Once in business, a licensee must have a written compliance plan, maintain compliance personnel, be audited, and report frequently to the regulators. Among other things, if for instance, $10,000 in bitcoin or money is transmitted in “one day by one person,” as in buying shares “involving New York or any resident of New York,” the licensees will have to report the transaction to the New York regulators.
Some Laws That Might Apply
The Treasury’s Financial Crime Enforcement Network (FinCEN) requires U.S. financial institutions to assist U.S. government agencies to detect and prevent money laundering and other criminal activity. Under the Electronic Funds Transfer Act, any transfer of funds, other than a transaction originated by check, or similar paper instrument, which is initiated through an electronic terminal, telephonic instrument, or computer, must be reported. “Money transmitting” includes transferring funds on behalf of the public by any and all means within this country or abroad. These laws would ostensibly cover Bitcoin transactions such as the illegal drug dealings in the infamous Silk Road case.

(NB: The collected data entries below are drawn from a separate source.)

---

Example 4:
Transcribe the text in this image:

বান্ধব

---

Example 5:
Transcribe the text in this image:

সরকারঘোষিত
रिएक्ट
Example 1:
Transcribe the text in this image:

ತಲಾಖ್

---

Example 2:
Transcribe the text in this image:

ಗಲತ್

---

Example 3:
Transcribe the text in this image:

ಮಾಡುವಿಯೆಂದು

Bitcoiners, like all businesses, will have to comply with the securities laws, privacy, tax, health, Social Security laws, and money transmitter laws, and honor their contracts—or risk being sued. For Bitcoiners, regulation will greatly compromise the vaunted anonymity of the currency. This is a matter of more than a little concern for many in the Bitcoin community. Will a New York badge of integrity be worth it?
And About the Rest of the World …
New York isn’t the only jurisdiction considering whether and how to regulate Bitcoin, but with New York being the 800-pound gorilla of the financial world that it is, you can bet that the rest of the world is watching very closely. Given Bitcoin’s endurance and ever-evolving prominence on the world’s financial stage, governments everywhere are considering regulation, and they will most certainly be closely observing what happens in New York.

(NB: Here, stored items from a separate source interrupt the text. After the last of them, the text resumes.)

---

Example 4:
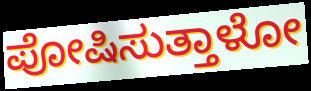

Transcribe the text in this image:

ಪೋಷಿಸುತ್ತಾಳೋ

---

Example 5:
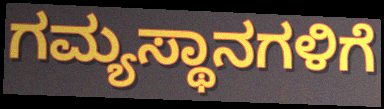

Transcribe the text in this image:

ಗಮ್ಯಸ್ಥಾನಗಳಿಗೆ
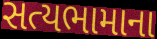
સત્યભામાના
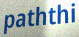
paththi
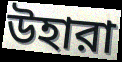
উহারা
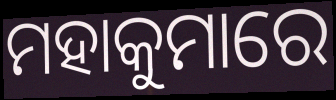
ମହାକୁମାରେ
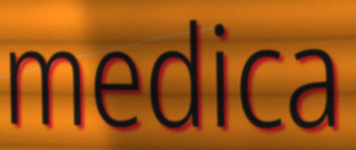
medica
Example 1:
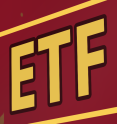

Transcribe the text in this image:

ETF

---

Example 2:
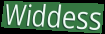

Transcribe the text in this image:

Widdess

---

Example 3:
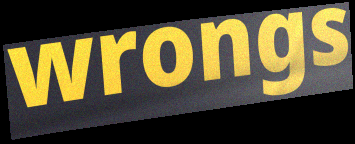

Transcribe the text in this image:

wrongs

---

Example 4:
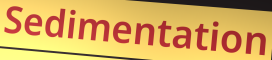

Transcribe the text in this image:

Sedimentation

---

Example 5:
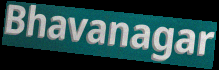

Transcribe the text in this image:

Bhavanagar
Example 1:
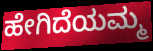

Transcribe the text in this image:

ಹೇಗಿದೆಯಮ್ಮ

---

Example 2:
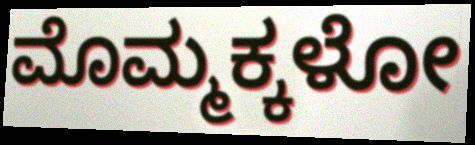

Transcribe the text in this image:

ಮೊಮ್ಮಕ್ಕಳೋ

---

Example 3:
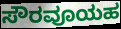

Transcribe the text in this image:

ಸೌರವೂಯಹ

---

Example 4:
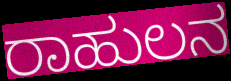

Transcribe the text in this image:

ರಾಹುಲನ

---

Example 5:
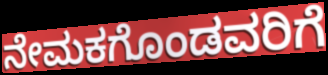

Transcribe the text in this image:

ನೇಮಕಗೊಂಡವರಿಗೆ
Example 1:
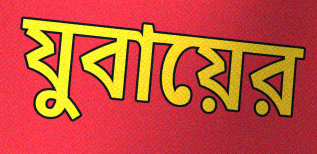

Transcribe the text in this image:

যুবায়ের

As it stands now, Russia and others may criminalize Bitcoin in the future. On the other hand, they may find that tactic to be unsustainable and a bad move for their own financial system. The best advice from here is to stay tuned. Bitcoin remains an ever-evolving legal quandary.
Bitcoin Snapshot: Russia
The situation in Russia has many players, and has shifted ambiguously in 2014. In January, the Bank of Russia issued a statement discouraging the use of bitcoins, warning that Russians who use them risk becoming unwittingly involved in illegal activities. After a meeting with the Bank of Russia, Russia’s Prosecutor General announced in February, 2014 that with the ruble being the official currency of the Russian Federation, existing Russian law categorically prohibits Bitcoin. The Bank of Russia, however, came away with a different interpretation of that meeting. In March the bank clarified that it had not concluded that all “cryptocurrencies” were prohibited, and that the meeting was merely intended to develop a regulatory framework to combat illegal operations and protect the rights of users.

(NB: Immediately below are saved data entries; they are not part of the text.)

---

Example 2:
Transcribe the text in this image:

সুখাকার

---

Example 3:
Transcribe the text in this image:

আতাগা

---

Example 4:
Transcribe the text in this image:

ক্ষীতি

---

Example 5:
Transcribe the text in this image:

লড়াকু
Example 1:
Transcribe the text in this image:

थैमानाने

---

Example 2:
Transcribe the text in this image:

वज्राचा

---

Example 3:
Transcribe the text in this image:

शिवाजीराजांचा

It seems that the matter will be settled soon enough, though, as Russia’s Finance Ministry is now backing a bill that would fine individuals involved with virtual currencies the equivalent of between $100 and $840, according to the nature of the offense. Officials and legal entities would face substantially higher fines, up to $12,500.While the Finance Ministry has backed off of its earlier attempts to impose more severe fines, its underlying hostility to virtual currencies remains intact.Its position is, however, opposed by the chair of the Duma’s Committee on Financial Markets. Given Russia’s well-documented ambivalence on the matter, the bill’s fate remains uncertain as a vote looms soon.